In his office in City Hall — a building that previously housed a bank that went bust in the 1980s — Cobb displays architectural drawings for projects like a new wellness center that the city and county can afford to build now that construction is affordable again.

This is not to say that things have been easy in New Mexico, the nation's sixth-largest oil supplier, where oil and natural gas previously accounted for around 35 percent of state revenues. Earlier this year, Republican Gov. Susana Martinez and state legislators had to trim spending and dip into reserves in order to balance the state budget, and state forecasters are warning of more shortfalls next year.

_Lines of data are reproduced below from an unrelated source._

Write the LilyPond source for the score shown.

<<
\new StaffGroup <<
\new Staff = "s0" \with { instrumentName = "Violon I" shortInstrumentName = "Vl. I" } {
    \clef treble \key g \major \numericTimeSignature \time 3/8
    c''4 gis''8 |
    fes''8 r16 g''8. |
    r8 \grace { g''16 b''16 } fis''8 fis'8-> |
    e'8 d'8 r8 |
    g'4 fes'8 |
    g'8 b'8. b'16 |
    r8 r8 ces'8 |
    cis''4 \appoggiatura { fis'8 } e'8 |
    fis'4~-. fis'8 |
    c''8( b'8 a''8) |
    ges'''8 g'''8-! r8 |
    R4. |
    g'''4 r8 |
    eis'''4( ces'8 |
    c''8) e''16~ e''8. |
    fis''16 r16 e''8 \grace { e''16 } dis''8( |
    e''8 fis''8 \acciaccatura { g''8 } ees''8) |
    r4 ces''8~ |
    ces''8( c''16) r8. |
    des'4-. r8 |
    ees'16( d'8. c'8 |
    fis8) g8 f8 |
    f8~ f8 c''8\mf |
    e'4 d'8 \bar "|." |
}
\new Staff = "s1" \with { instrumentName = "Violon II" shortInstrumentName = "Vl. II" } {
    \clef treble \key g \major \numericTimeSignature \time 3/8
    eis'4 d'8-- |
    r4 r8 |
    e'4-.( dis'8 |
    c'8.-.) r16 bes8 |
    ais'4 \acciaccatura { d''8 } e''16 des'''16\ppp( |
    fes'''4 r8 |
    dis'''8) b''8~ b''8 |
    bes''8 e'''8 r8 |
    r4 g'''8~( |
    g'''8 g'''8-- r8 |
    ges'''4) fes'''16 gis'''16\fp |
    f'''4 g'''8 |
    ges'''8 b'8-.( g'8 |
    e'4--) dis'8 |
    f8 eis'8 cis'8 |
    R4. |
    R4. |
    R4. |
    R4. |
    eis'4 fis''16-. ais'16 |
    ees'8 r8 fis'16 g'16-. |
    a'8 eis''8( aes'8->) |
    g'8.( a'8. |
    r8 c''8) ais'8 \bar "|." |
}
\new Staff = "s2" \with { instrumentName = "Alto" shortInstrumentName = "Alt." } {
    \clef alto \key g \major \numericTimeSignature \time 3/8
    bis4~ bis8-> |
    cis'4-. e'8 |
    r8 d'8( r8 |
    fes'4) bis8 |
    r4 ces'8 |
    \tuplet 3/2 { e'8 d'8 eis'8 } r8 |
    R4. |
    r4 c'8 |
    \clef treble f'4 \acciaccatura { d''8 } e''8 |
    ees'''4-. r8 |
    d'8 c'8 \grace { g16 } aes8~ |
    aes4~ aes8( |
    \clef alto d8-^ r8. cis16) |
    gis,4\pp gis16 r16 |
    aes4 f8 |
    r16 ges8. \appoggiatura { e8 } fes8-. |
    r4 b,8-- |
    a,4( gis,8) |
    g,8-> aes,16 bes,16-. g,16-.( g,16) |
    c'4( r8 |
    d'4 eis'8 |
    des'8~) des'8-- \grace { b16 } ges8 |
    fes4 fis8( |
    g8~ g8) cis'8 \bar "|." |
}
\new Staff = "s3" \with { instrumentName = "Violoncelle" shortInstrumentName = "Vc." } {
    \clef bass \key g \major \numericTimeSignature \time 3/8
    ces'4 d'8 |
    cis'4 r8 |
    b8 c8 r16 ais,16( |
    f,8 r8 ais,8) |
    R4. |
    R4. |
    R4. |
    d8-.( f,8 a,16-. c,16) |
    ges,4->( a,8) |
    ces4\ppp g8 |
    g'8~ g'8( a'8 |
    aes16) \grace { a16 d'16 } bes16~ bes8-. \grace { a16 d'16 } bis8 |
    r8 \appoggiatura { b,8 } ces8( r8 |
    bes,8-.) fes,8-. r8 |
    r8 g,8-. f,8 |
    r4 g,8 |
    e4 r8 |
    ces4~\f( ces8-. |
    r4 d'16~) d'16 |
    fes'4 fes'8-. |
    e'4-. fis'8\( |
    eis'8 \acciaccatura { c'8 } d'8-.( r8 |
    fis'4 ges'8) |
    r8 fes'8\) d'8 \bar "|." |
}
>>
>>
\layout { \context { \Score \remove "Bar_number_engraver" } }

State Economic Development Secretary Jon Barela says the situation should serve as a wake up call for New Mexico to diversify beyond its traditional economic drivers — oil and federal government spending.

"Any state, any political jurisdiction, can't put all of its eggs into one or two baskets as New Mexico has done for the last several decades," he said.

But out in the oil fields, they say don't count them out just yet.

Hanagan, a 30-year veteran of booms and busts, believes that because production was cut so quickly, prices are bound to snap back soon.

"I think we're going to see $60 this year, and I wouldn't be at all surprised to see $70 next year," he said.

It would be welcome news in Hobbs, even though residents insist they are ready for whatever comes their way.

Correction: This story was updated to correct County Commissoner Gregg Fulfer's last name.